Government must open up opportunities for people’s livelihoods, and for agriculture to thrive in our rural communities where we have the greater percentage of the country’s farmers. The current situation where farmers live under perpetual fear of attacks in the hands of herdsmen could lead to a major food security crisis which could be catastrophic, because that may make farmers to abandon their farmlands. If the trend of attacks and killings is not halted and we allow it to get to a situation where the people see the state as incapable or unwilling to secure them, and the people begin to raise local militias to defend themselves, that will portend great danger as it could lead to eruption of major violence of unmanageable proportion. That will certainly be calamitous as it could lead to disintegration of the country.
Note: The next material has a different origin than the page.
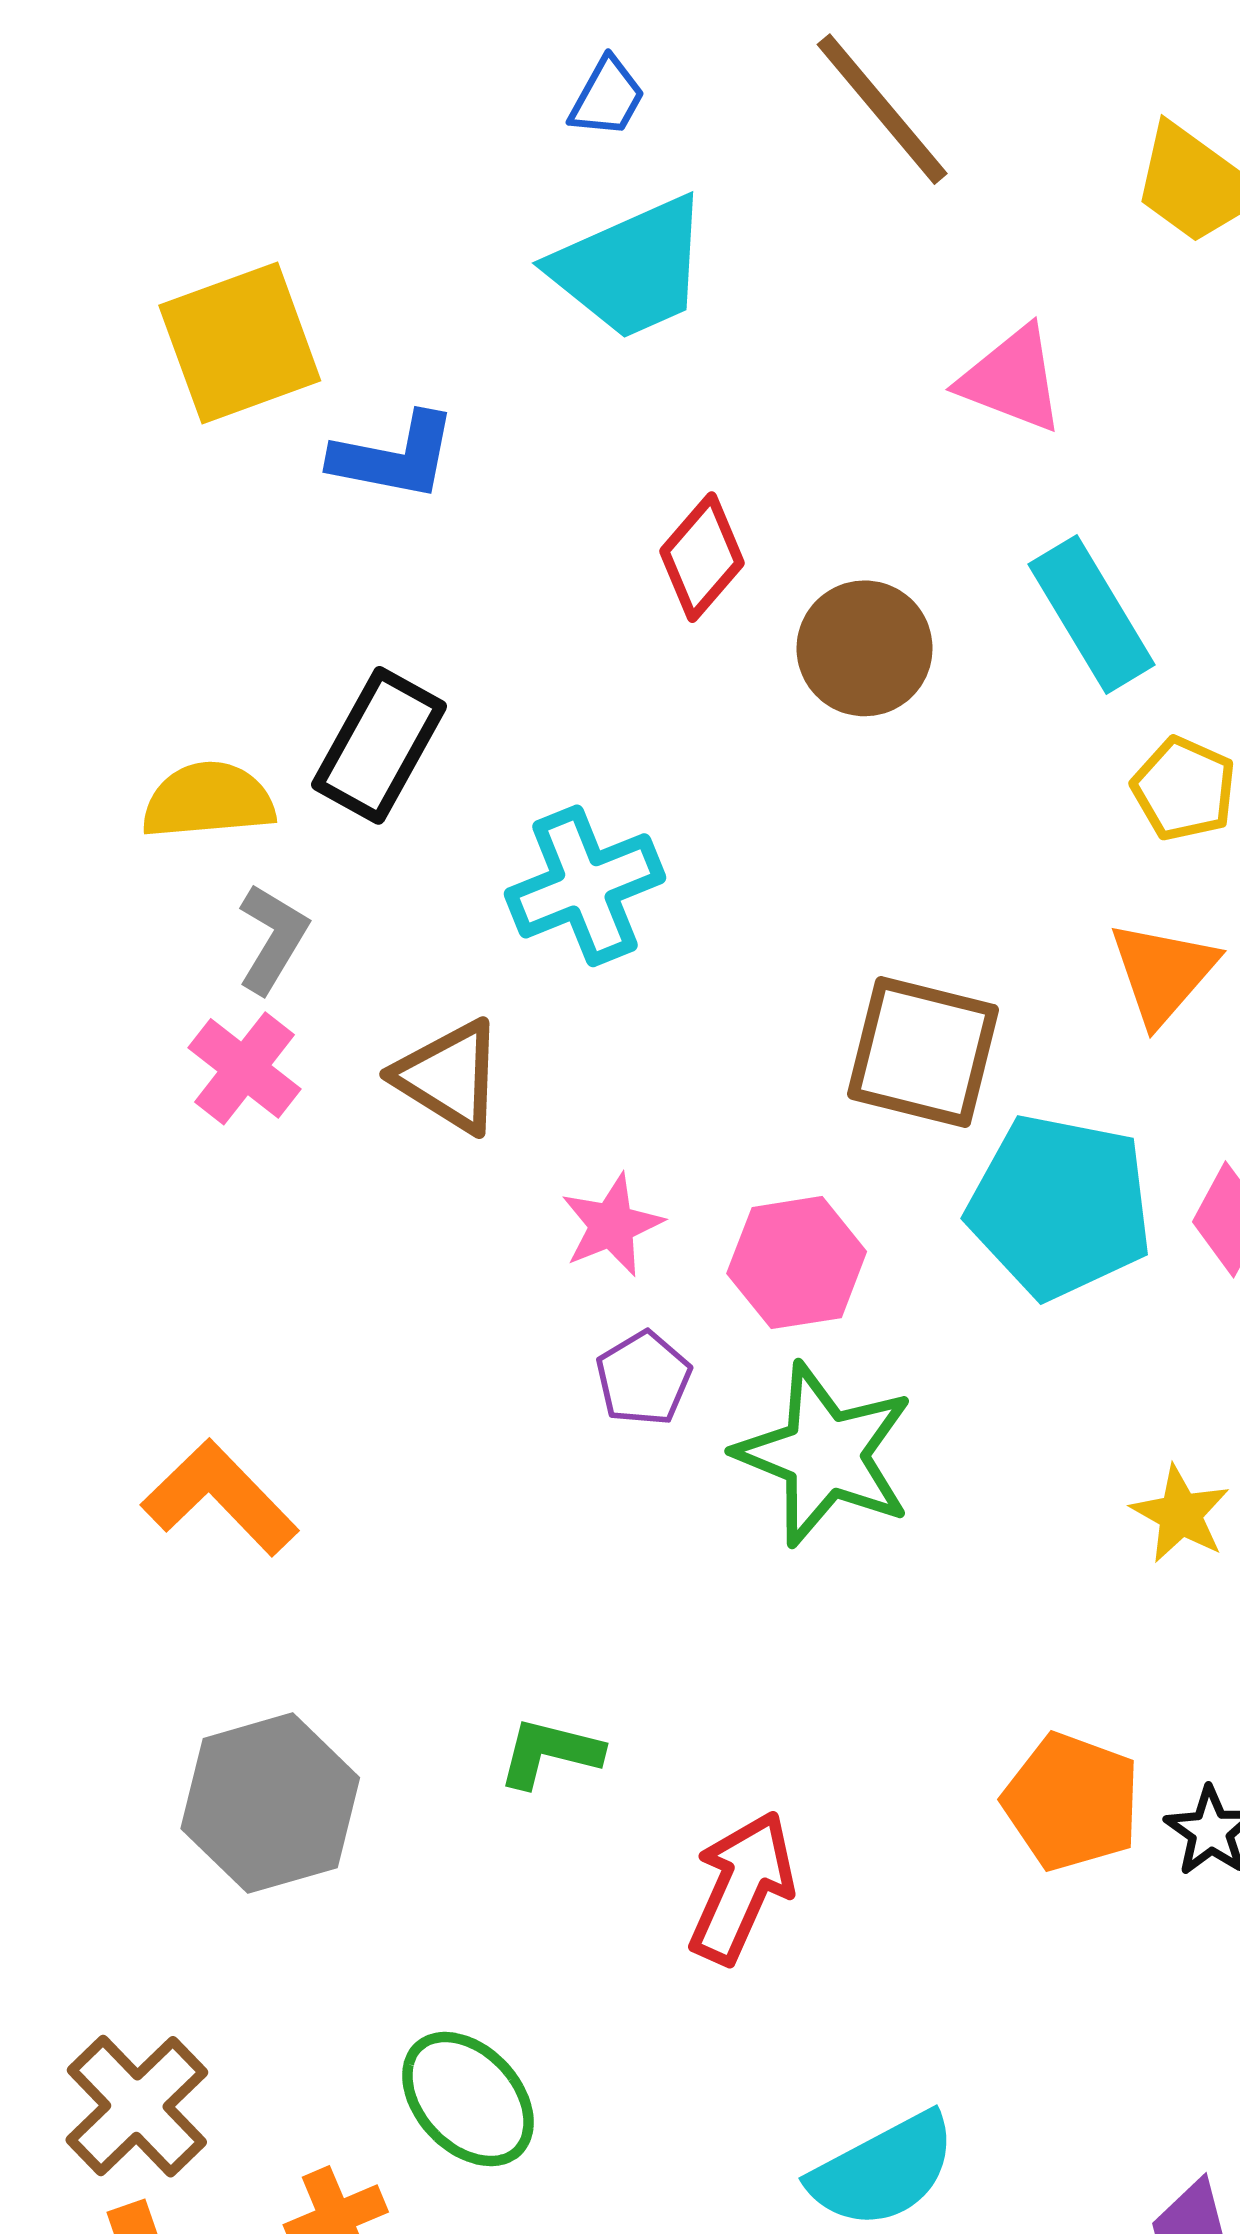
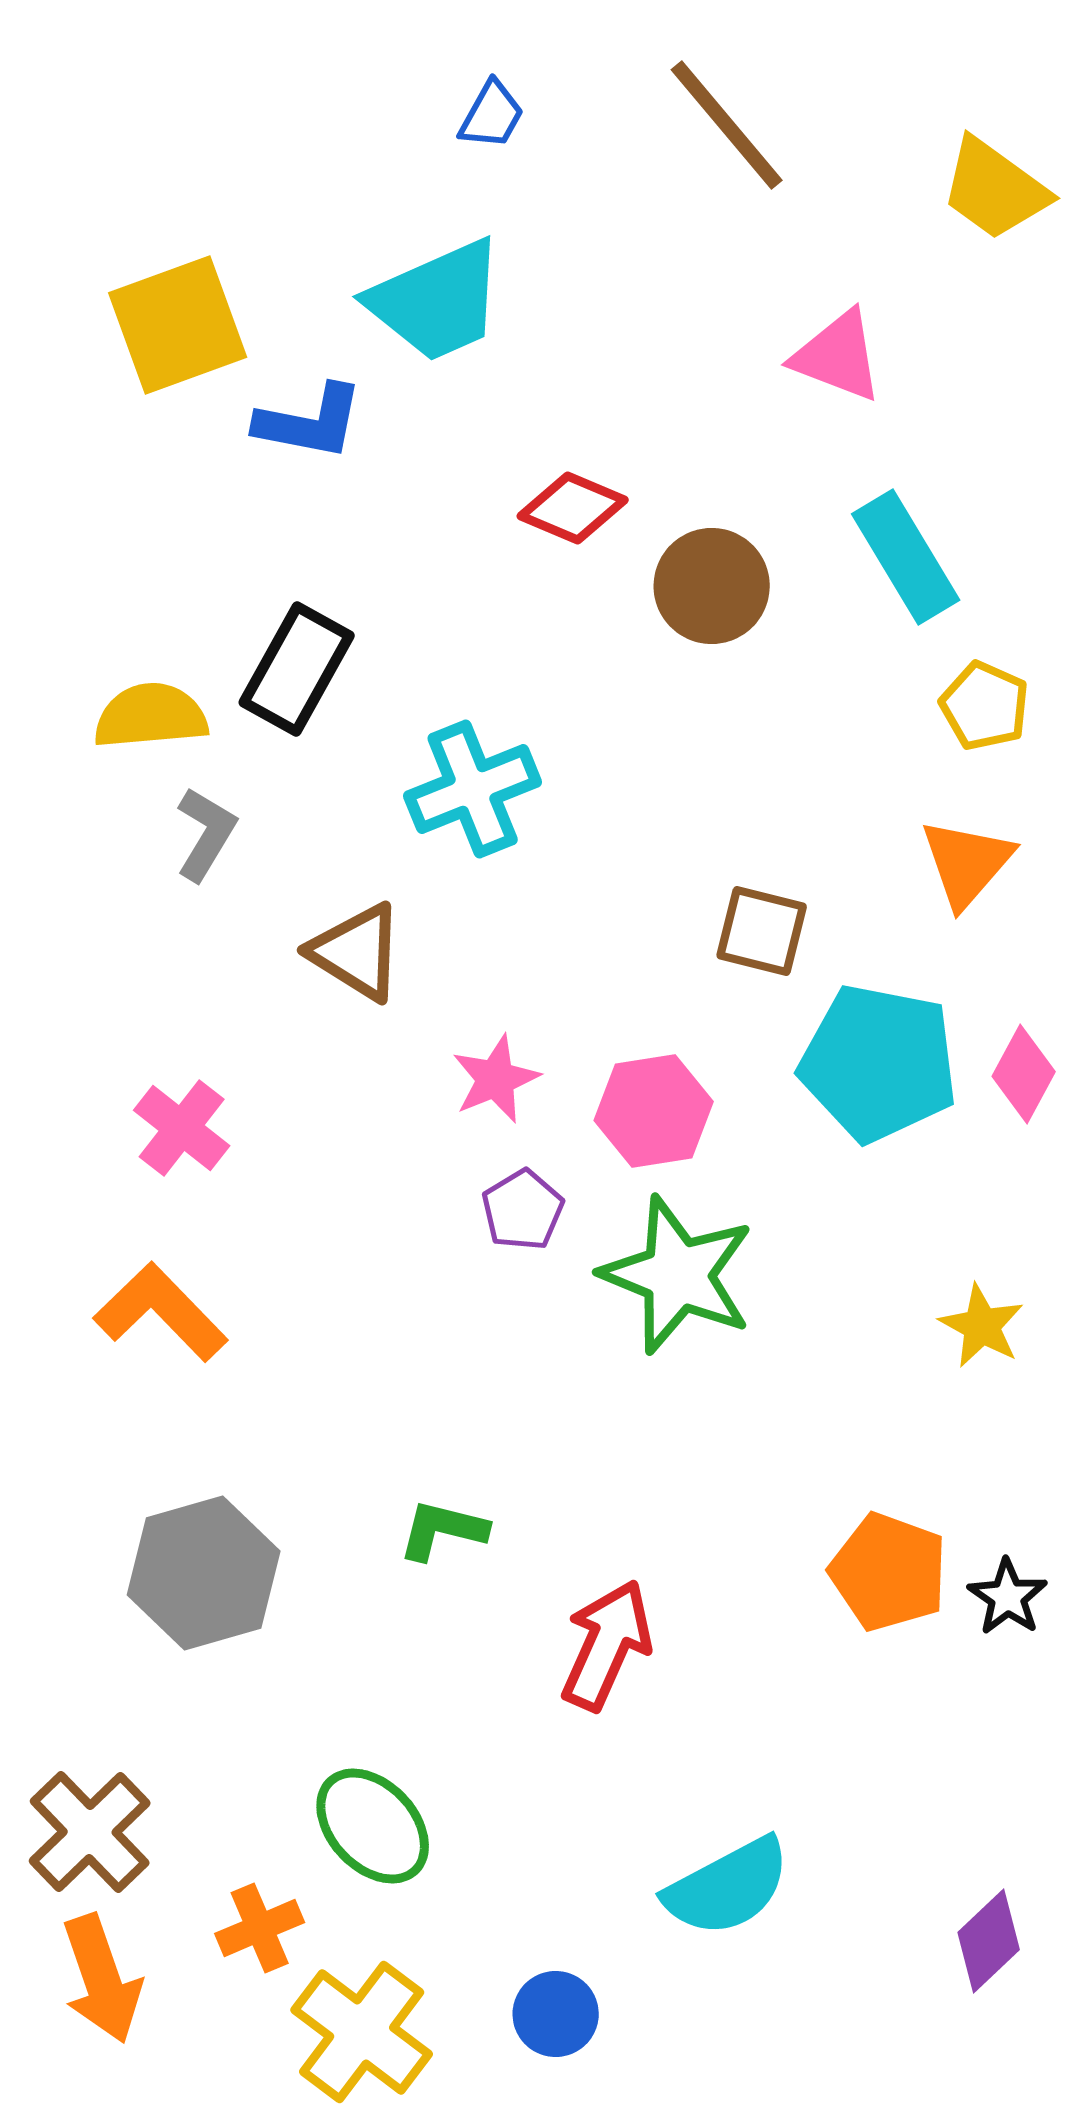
cyan trapezoid: (631, 268) -> (437, 301), moved
red diamond: (702, 557) -> (573, 508), turned 72
brown square: (923, 1052) -> (762, 931), size x0.7
pink cross: (245, 1068) -> (182, 1128), moved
I am sure this president will not want a state of anarchy to be loose upon the land under his watch. For that not to happen, he must act swiftly, and decisively, and must be seen as honest in the true interest of the entire country, not in the interest of a group that feels they own the national space called Nigeria. President Buhari would be ruling over a land of the dead if he fails to halt these mindless killings. He needs to ensure that Nigeria remains for him to have a nation to be president over.
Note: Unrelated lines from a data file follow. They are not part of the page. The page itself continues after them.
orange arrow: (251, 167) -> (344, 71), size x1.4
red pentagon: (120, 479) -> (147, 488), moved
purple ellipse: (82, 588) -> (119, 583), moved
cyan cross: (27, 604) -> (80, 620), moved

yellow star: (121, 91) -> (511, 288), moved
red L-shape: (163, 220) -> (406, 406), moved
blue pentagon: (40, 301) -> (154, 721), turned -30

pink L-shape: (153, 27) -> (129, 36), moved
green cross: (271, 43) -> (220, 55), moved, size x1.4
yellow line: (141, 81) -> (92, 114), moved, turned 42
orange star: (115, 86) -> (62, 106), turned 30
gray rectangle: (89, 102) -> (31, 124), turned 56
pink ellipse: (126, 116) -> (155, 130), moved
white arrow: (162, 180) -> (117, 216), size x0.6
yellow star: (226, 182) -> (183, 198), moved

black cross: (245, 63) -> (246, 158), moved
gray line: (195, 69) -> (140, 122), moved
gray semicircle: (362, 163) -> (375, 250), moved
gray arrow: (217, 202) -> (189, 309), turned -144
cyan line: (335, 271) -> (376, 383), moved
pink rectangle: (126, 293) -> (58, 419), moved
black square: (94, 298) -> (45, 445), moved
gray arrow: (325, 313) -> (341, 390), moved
The proposed cattle colony by the APC has not been well-thought out and should be seen as one of the absurdities of the administration. I urge the Federal Government to listen to the voice of reason, which is the voice coming from the majority and urgently discard it (cattle colonies). I call on the National Assembly to compel government to stop it forthwith. The APC must not push the country into an irredeemable failed-state situation by their illogical policies. The permanent and sustainable solution to the problem of farmers-herdsmen clashes and related killings is nothing but ranching of cattle, goats and livestock generally, as it is done in civilized climes. That is the right way to go.
What is your general assessment of the Buhari administration since his assumption of office in May 2015?
To pass an objective verdict on the administration, we need to dispassionately ask ourselves some critical questions. Are Nigerians better off today than they were in 2015? Is the country safer today? Has this administration eradicated corruption as it promised? Are there mind-boggling corruption cases against serving government officials or not? How many high profile convictions have we recorded for corruption under this administration? What is the state of the economy? What is the level of citizens’ participation and regard for their opinion in the affairs of the nation? Are people not back on long queues for fuel? The questions can go on and on.
Going by the way we have seen this President and the APC run the country in the past three years – the widespread disillusionment about the government, horrendous blood-letting, pervading hunger and increased poverty level of the rural population, declining status of our economy, brazen ethno-religious bigotry, subversion of the constitution, disregard for rule of law, separation of powers, concept of Federal Character, especially with regard to appointments as reflected in appointments of heads of security agencies, the controversies surrounding sensitive appointments which essentially border on nepotism, the selective war against corruption, etc., my verdict on his administration is that Buhari has tried his best but that is not good enough for the country. He deserves a rest for a schedule that could be most taxing even for someone with better health, capacity and competence.
I believe Nigerians have had enough of President Buhari. They have seen him and the APC perform to the maximum limit of their capacity and are already doing a count-down to 2019 to get rid of the reign. The nation must be saved from the ongoing grave shortcomings. That must happen and certainly will. Let’s keep faith.